### LISTED RECORDS ###

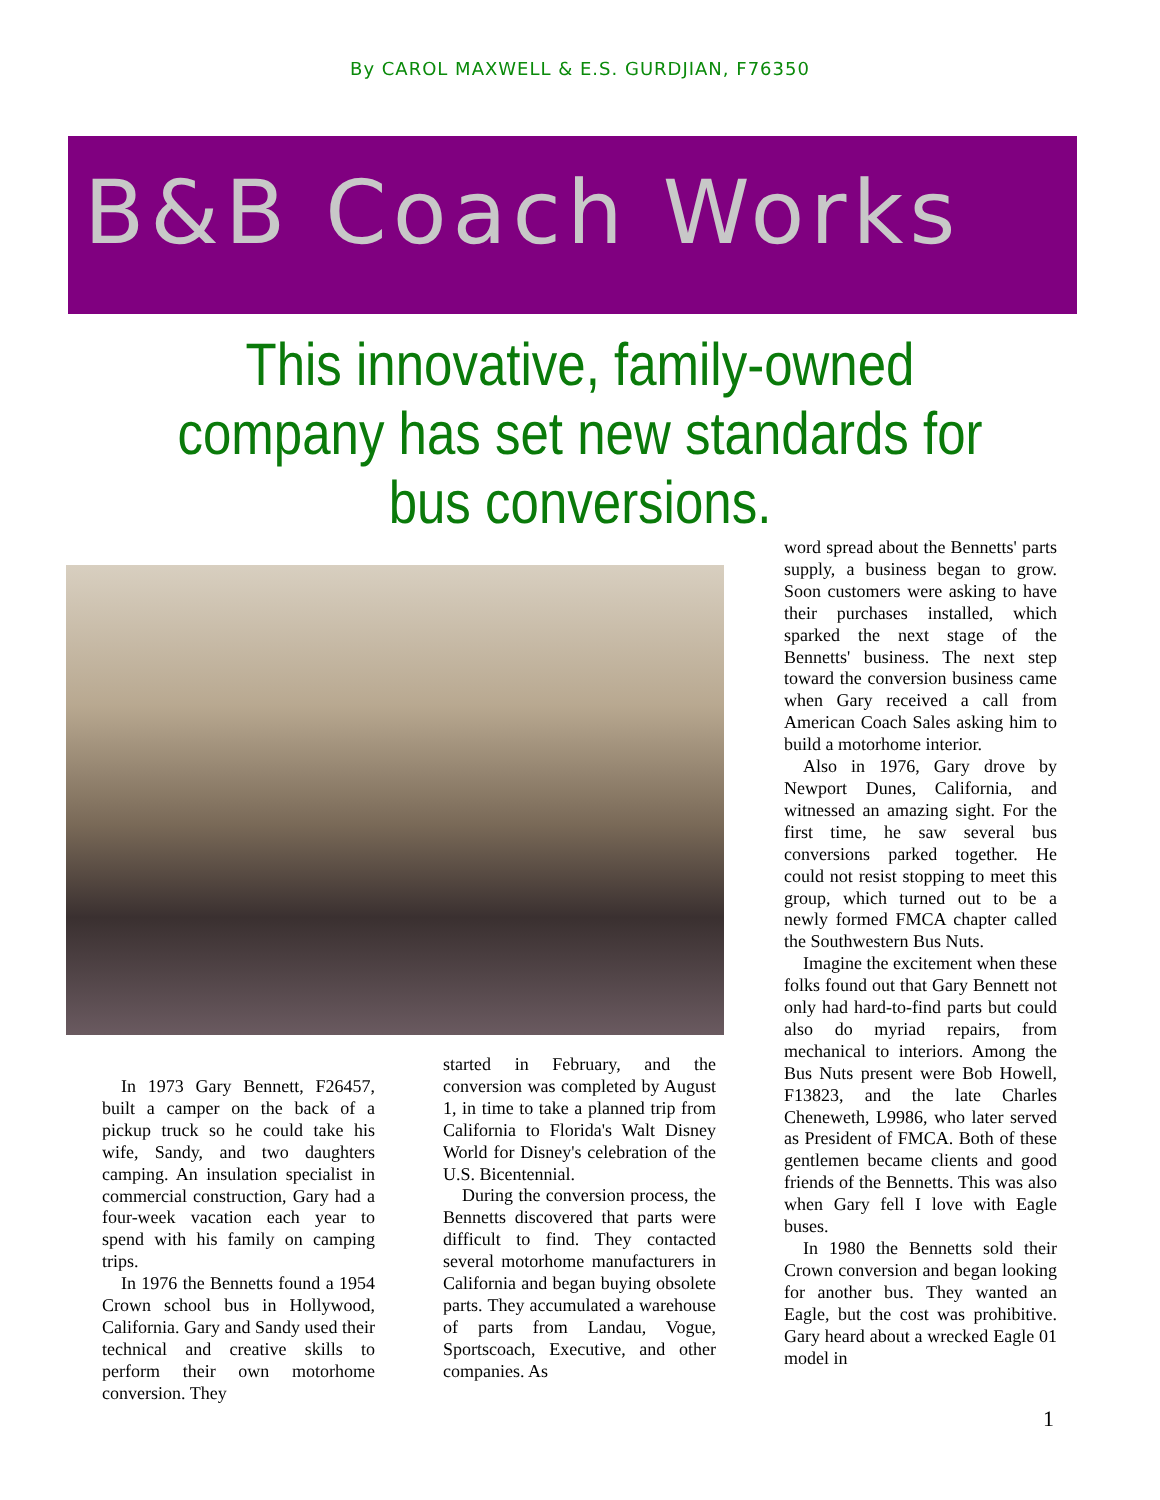By CAROL MAXWELL & E.S. GURDJIAN, F76350
B&B Coach Works
This innovative, family-owned company has set new standards for bus conversions.
In 1973 Gary Bennett, F26457, built a camper on the back of a pickup truck so he could take his wife, Sandy, and two daughters camping. An insulation specialist in commercial construction, Gary had a four-week vacation each year to spend with his family on camping trips.
In 1976 the Bennetts found a 1954 Crown school bus in Hollywood, California. Gary and Sandy used their technical and creative skills to perform their own motorhome conversion. They
started in February, and the conversion was completed by August 1, in time to take a planned trip from California to Florida's Walt Disney World for Disney's celebration of the U.S. Bicentennial.
During the conversion process, the Bennetts discovered that parts were difficult to find. They contacted several motorhome manufacturers in California and began buying obsolete parts. They accumulated a warehouse of parts from Landau, Vogue, Sportscoach, Executive, and other companies. As
word spread about the Bennetts' parts supply, a business began to grow. Soon customers were asking to have their purchases installed, which sparked the next stage of the Bennetts' business. The next step toward the conversion business came when Gary received a call from American Coach Sales asking him to build a motorhome interior.
Also in 1976, Gary drove by Newport Dunes, California, and witnessed an amazing sight. For the first time, he saw several bus conversions parked together. He could not resist stopping to meet this group, which turned out to be a newly formed FMCA chapter called the Southwestern Bus Nuts.
Imagine the excitement when these folks found out that Gary Bennett not only had hard-to-find parts but could also do myriad repairs, from mechanical to interiors. Among the Bus Nuts present were Bob Howell, F13823, and the late Charles Cheneweth, L9986, who later served as President of FMCA. Both of these gentlemen became clients and good friends of the Bennetts. This was also when Gary fell I love with Eagle buses.
In 1980 the Bennetts sold their Crown conversion and began looking for another bus. They wanted an Eagle, but the cost was prohibitive. Gary heard about a wrecked Eagle 01 model in
1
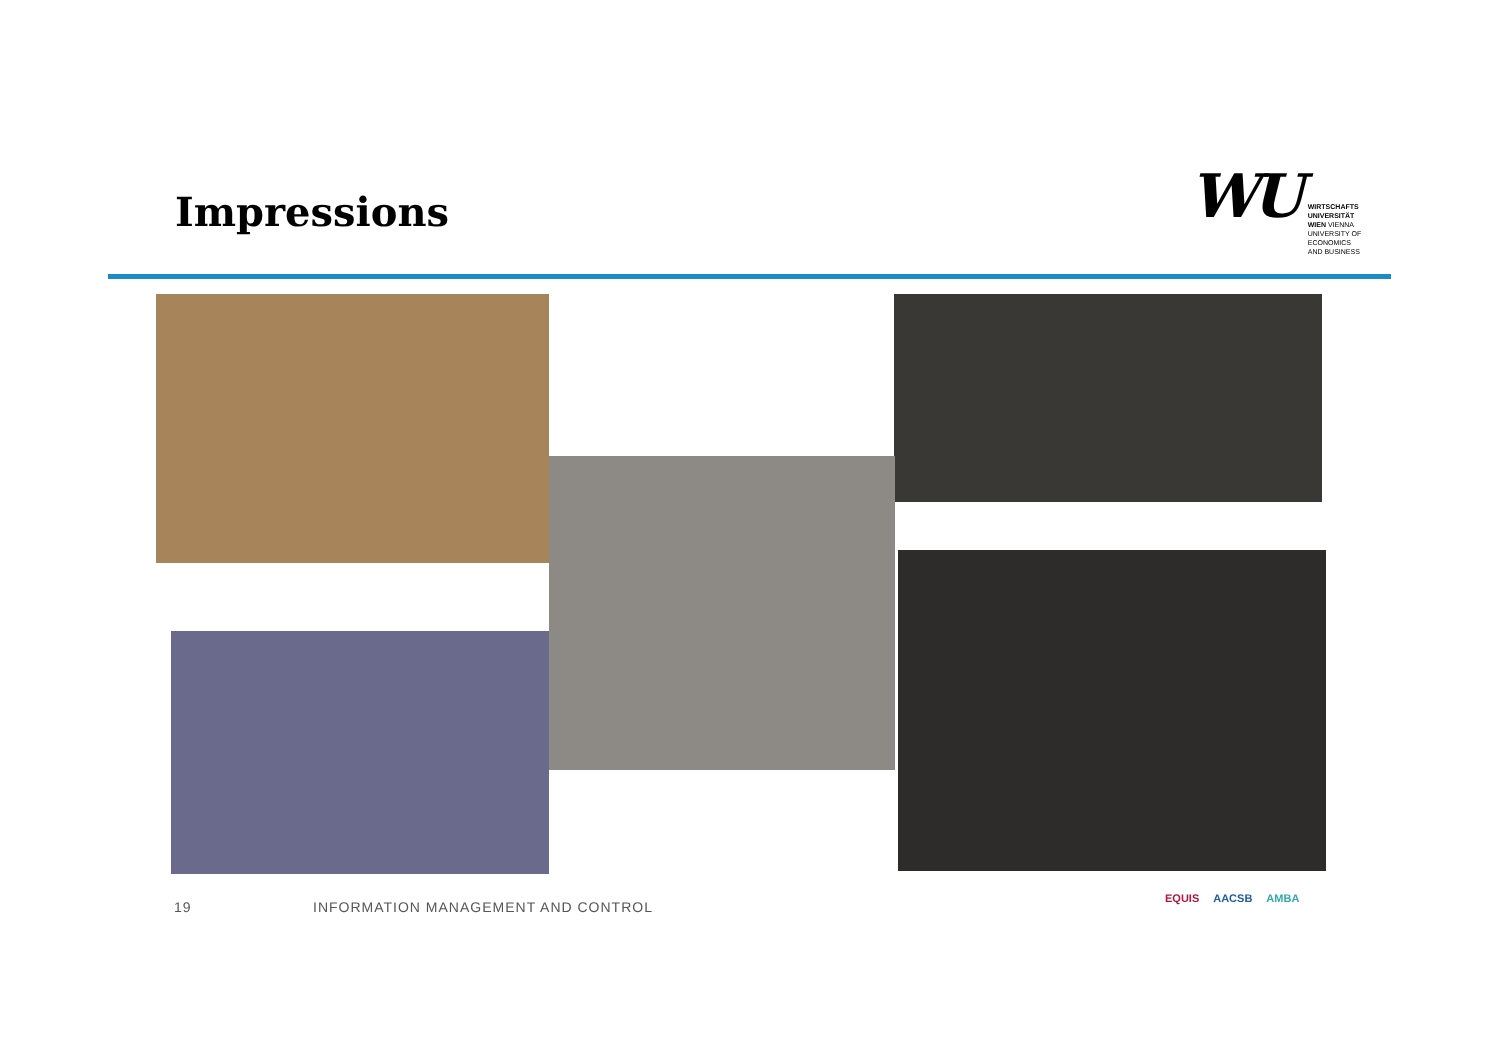Impressions
WU
WIRTSCHAFTS
UNIVERSITÄT
WIEN VIENNA
UNIVERSITY OF
ECONOMICS
AND BUSINESS
19
INFORMATION MANAGEMENT AND CONTROL
EQUIS AACSB AMBA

###

WORK ORDER:
In the listing, find the line containing "In 1980 the" and repeat it and every later line through the last one, word for word, excluding the pictures.

TASK SOLUTION:
In 1980 the Bennetts sold their Crown conversion and began looking for another bus. They wanted an Eagle, but the cost was prohibitive. Gary heard about a wrecked Eagle 01 model in
1
Impressions
WU
WIRTSCHAFTS
UNIVERSITÄT
WIEN VIENNA
UNIVERSITY OF
ECONOMICS
AND BUSINESS
19
INFORMATION MANAGEMENT AND CONTROL
EQUIS AACSB AMBA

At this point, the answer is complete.